Veterans of Nazi Germany’s infamous Waffen-SS have been discovered living in Britain 70 years after the end of WWII.
At least 25 ex-soldiers of the SS Galizien division, made up of ethnic Ukrainians from the Galicia region of Ukraine, have been found living in the UK since the end of the war.
Some of the former soldiers, who served in a crack paramilitary force, were once listed as alleged war criminals by the Soviet Union.
However, the Foreign Office granted 8,000 of them permission to reside in the UK. Today, the last surviving veterans are spread across the country.
Some have admitted to suppressing rebellions and to handing over communists to the German police.
Two survivors, Myron Tabora, 90, and Ostap Kykawec, 92, were both listed as suspected war criminals by the USSR in 1948.
SS personnel cards for the pair can still be found in archives. Both were lieutenants in the SS Galizien and were of interest to famous Nazi-hunter Simon Wiesenthal.
Tabora, now living in Lichfield, Staffordshire, worked as an engineer after arriving in the UK and told the Sun newspaper he had never seen his SS personnel card before.
He also claimed he never knew he was listed by the Soviet Union as an alleged war criminal.
“I was with the Galizien, yes. But I never fired a rifle and I was in officer school for two years. I went to the Austrian front but I didn’t know of any men committing crimes,” Tabora said.
“But what is a war crime with what the Russians did? I heard about Polish people being killed in Ukraine but Poles were killing Ukrainians just the same. It was mutual. And what about the British Empire killing people?”

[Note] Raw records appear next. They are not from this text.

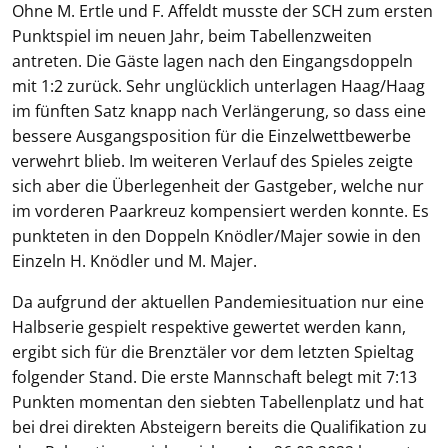
Ohne M. Ertle und F. Affeldt musste der SCH zum ersten
Punktspiel im neuen Jahr, beim Tabellenzweiten
antreten. Die Gäste lagen nach den Eingangsdoppeln
mit 1:2 zurück. Sehr unglücklich unterlagen Haag/Haag
im fünften Satz knapp nach Verlängerung, so dass eine
bessere Ausgangsposition für die Einzelwettbewerbe
verwehrt blieb. Im weiteren Verlauf des Spieles zeigte
sich aber die Überlegenheit der Gastgeber, welche nur
im vorderen Paarkreuz kompensiert werden konnte. Es
punkteten in den Doppeln Knödler/Majer sowie in den
Einzeln H. Knödler und M. Majer.
Da aufgrund der aktuellen Pandemiesituation nur eine
Halbserie gespielt respektive gewertet werden kann,
ergibt sich für die Brenztäler vor dem letzten Spieltag
folgender Stand. Die erste Mannschaft belegt mit 7:13
Punkten momentan den siebten Tabellenplatz und hat
bei drei direkten Absteigern bereits die Qualifikation zu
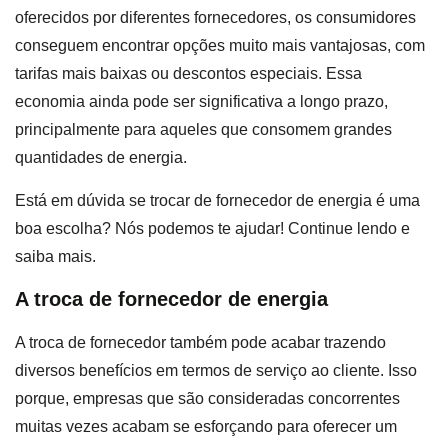
oferecidos por diferentes fornecedores, os consumidores
conseguem encontrar opções muito mais vantajosas, com
tarifas mais baixas ou descontos especiais. Essa
economia ainda pode ser significativa a longo prazo,
principalmente para aqueles que consomem grandes
quantidades de energia.
Está em dúvida se trocar de fornecedor de energia é uma
boa escolha? Nós podemos te ajudar! Continue lendo e
saiba mais.
A troca de fornecedor de energia
A troca de fornecedor também pode acabar trazendo
diversos benefícios em termos de serviço ao cliente. Isso
porque, empresas que são consideradas concorrentes
muitas vezes acabam se esforçando para oferecer um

Both Tabora and Kykawec joined the SS Galizien in 1943, when they were 18 and 19 respectively.
Kykawec, who lives in Keighley, West Yorkshire, claims he was in SS officer school for two years and only fired weapons in training exercises.
“I was fighting for Ukrainian independence, that’s why I joined. We were under German command as the Galizien. At first we were regular SS but then we became Waffen-SS – we wore a lion on our shirts,” the former textiles worker and engineer said.

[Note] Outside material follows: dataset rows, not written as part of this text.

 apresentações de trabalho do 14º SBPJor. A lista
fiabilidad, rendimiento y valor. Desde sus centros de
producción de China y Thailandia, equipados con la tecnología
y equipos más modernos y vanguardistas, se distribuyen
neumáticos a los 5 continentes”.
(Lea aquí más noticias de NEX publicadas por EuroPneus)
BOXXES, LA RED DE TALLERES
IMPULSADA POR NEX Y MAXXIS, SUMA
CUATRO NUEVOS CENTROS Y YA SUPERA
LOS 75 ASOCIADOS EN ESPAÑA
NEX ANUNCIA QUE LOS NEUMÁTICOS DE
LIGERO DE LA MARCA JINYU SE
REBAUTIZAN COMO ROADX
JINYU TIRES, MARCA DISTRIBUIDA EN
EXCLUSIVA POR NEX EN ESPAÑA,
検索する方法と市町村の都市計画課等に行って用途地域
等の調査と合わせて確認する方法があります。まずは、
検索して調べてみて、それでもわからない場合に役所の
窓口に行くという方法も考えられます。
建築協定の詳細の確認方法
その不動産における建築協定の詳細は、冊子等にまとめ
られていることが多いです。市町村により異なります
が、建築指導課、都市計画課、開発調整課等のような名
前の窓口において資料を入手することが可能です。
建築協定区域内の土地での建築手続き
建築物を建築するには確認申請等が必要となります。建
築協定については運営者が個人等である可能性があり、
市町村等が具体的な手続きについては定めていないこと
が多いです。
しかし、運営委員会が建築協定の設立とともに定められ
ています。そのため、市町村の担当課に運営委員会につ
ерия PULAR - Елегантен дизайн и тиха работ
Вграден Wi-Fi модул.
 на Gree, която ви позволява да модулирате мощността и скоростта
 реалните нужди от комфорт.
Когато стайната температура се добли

Although the SS Galizien was never found guilty of war crimes, accusations have long existed around the unit’s conduct.
It has been claimed the Galizien took part in the violent suppression of popular uprisings in Slovakia, Yugoslavia and Serbia and massacred civilians in these countries, as well as Polish citizens in Ukraine.

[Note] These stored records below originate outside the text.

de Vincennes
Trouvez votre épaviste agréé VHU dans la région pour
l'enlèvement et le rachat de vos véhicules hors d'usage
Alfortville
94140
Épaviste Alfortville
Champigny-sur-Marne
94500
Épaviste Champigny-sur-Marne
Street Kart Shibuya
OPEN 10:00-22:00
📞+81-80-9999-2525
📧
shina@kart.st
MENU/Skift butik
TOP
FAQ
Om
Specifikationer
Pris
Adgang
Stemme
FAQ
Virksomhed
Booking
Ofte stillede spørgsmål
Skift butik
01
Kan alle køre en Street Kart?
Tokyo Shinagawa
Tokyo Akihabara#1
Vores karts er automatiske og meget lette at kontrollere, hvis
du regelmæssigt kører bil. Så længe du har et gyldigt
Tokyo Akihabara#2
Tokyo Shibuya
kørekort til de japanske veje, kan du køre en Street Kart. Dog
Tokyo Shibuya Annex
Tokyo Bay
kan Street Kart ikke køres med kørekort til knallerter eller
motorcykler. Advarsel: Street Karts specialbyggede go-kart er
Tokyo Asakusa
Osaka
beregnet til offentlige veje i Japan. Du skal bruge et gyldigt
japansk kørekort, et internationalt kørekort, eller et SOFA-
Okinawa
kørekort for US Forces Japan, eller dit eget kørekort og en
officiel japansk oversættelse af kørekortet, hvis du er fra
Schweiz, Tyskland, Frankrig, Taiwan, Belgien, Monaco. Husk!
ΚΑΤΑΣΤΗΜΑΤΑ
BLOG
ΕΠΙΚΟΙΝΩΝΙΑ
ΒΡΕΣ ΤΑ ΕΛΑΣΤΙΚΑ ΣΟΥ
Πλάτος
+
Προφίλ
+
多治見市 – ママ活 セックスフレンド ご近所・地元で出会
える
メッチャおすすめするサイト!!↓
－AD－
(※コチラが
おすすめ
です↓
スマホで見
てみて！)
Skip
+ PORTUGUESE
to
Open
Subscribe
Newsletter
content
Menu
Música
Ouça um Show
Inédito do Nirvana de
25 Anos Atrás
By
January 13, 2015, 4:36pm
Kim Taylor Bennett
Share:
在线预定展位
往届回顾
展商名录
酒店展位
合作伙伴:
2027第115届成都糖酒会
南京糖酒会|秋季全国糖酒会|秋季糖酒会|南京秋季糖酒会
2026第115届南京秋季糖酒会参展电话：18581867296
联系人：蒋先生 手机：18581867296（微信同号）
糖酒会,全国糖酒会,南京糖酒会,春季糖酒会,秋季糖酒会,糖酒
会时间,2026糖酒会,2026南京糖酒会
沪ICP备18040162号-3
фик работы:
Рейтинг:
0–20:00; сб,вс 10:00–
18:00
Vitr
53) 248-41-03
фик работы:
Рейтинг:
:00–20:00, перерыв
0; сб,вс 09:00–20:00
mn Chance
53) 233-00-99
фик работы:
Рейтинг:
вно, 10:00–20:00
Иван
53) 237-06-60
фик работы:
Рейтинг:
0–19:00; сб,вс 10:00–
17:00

As part of SS officer training, soldiers were taught methods of controlling prisoners at the infamous Dachau concentration camp in Germany, where an estimated 31,951 people were killed.
One former member of the SS Galizien, Michailo Fostun, admitted to helping put down the Jewish uprisings in Warsaw in 1943 and to taking part in the destruction of the Bialystok ghetto, during which 60,000 men, women and children were slaughtered.
Fostum lived out in his life in Wimbledon, London, where he died in 2004.
Following the war, the Foreign Office deemed the task of screening all 8,000 SS men who were offered settlement in Britain to be too challenging.
“We only have their own word for it that they have not committed atrocities or war crimes,” Brigadier General Maclean said at the time.